Fire churned behind those dark eyes, and his tongue darted out to wet his lips.
The desire I joked about roared and thrashed.
“Of course not, Princess,” he said. “You’re much too strong for that.”
“Then why?” I pressed. “I’m your wife, after all. I could stand to sleep next to you. Sleep, and nothing more.”
Was I truly so repulsive to him that he couldn’t even stand that?
His gaze was like a brand as he surveyed me, some inner battle raging inside.
Too long. The silence between us became my every mortification. So I switched back to sass and anger, our common ground.
“Snobbery isn’t contagious, you know,” I said, and pushed past him, heading for the door. I wanted to get my last two boxes and lock myself in my sweet little guest room and pretend none of this was happening. Pretend like I didn’t want to dig beneath the surface with Cannon. Pretend like his proximity to me was anything more than a business arrangement.
Cannon beat me to the front door, his hand on the knob. “I think it’s funny,” he said, swinging the door open.

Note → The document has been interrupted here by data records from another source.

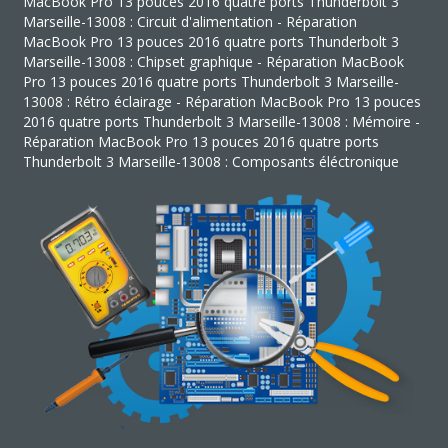
MacBook Pro 13 pouces 2016 quatre ports Thunderbolt 3
Marseille-13008 : Circuit d'alimentation - Réparation
MacBook Pro 13 pouces 2016 quatre ports Thunderbolt 3
Marseille-13008 : Chipset graphique - Réparation MacBook
Pro 13 pouces 2016 quatre ports Thunderbolt 3 Marseille-
13008 : Rétro éclairage - Réparation MacBook Pro 13 pouces
2016 quatre ports Thunderbolt 3 Marseille-13008 : Mémoire -
Réparation MacBook Pro 13 pouces 2016 quatre ports
Thunderbolt 3 Marseille-13008 : Composants éléctronique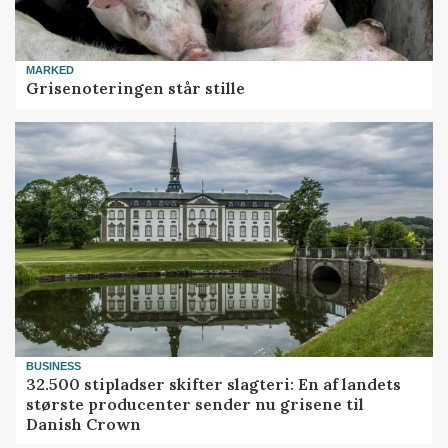
MARKED
Grisenoteringen står stille
BUSINESS
32.500 stipladser skifter slagteri: En af landets
største producenter sender nu grisene til
Danish Crown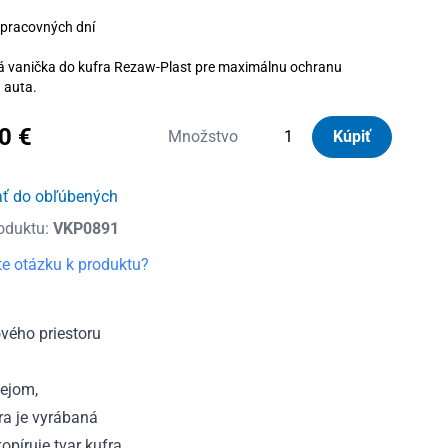
 pracovných dní
á vanička do kufra Rezaw-Plast pre maximálnu ochranu
u auta.
90
€
množstvo
Množstvo
Kúpiť
Vanička
do
ať do obľúbených
kufra
oduktu:
VKP0891
plastová
Toyota
e otázku k produktu?
Auris
HEV
s
vého priestoru
balíkom
Comfort,
lejom,
vrchná
ra je vyrábaná
poloha
píruje tvar kufra
2012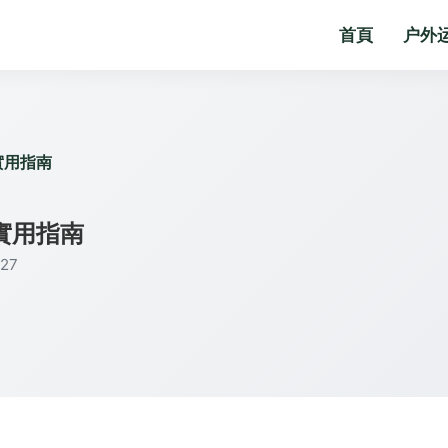
首頁
户外
實用指南
實用指南
27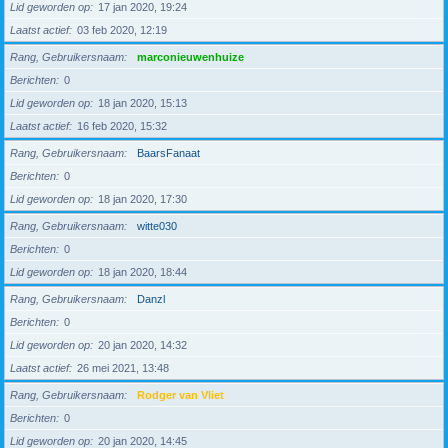
Lid geworden op
17 jan 2020, 19:24
Laatst actief
03 feb 2020, 12:19
Rang, Gebruikersnaam
marconieuwenhuize
Berichten
0
Lid geworden op
18 jan 2020, 15:13
Laatst actief
16 feb 2020, 15:32
Rang, Gebruikersnaam
BaarsFanaat
Berichten
0
Lid geworden op
18 jan 2020, 17:30
Rang, Gebruikersnaam
witte030
Berichten
0
Lid geworden op
18 jan 2020, 18:44
Rang, Gebruikersnaam
Danzl
Berichten
0
Lid geworden op
20 jan 2020, 14:32
Laatst actief
26 mei 2021, 13:48
Rang, Gebruikersnaam
Rodger van Vliet
Berichten
0
Lid geworden op
20 jan 2020, 14:45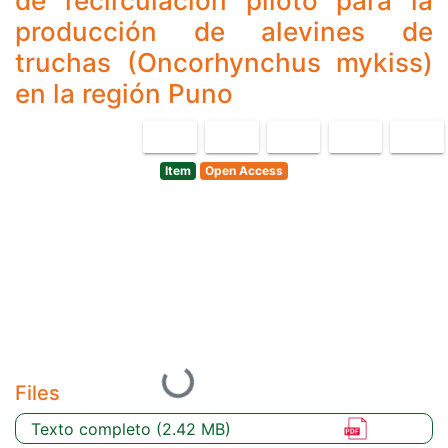
de recirculación piloto para la
producción de alevines de
truchas (Oncorhynchus mykiss)
n
en la región Puno
Item
Open Access
Loading...
Files
Texto completo
(2.42 MB)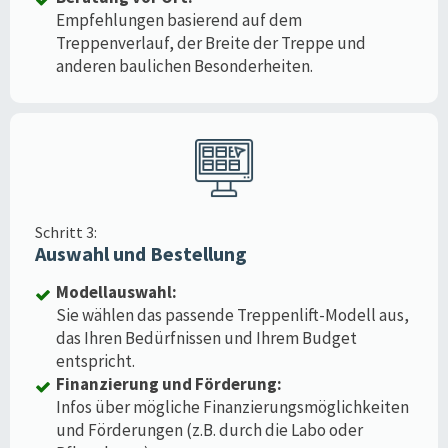
Empfehlungen basierend auf dem
Treppenverlauf, der Breite der Treppe und
anderen baulichen Besonderheiten.
Schritt 3:
Auswahl und Bestellung
Modellauswahl:
Sie wählen das passende Treppenlift-Modell aus,
das Ihren Bedürfnissen und Ihrem Budget
entspricht.
Finanzierung und Förderung:
Infos über mögliche Finanzierungsmöglichkeiten
und Förderungen (z.B. durch die Labo oder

“What?” I asked when he didn’t elaborate. I followed him outside, where the last of my things awaited. He scooped up the two boxes like they weren’t filled with books and pumps, and paused where I stood at the edge of his porch. He glanced down at me and shook his head.
“That you think you’re the dangerous one.”
I narrowed my gaze, giving him a good glare before he stalked back into the house.
I remained outside, breathing in the fresh air because I knew the moment I stepped into his house, it would become mine for the foreseeable future.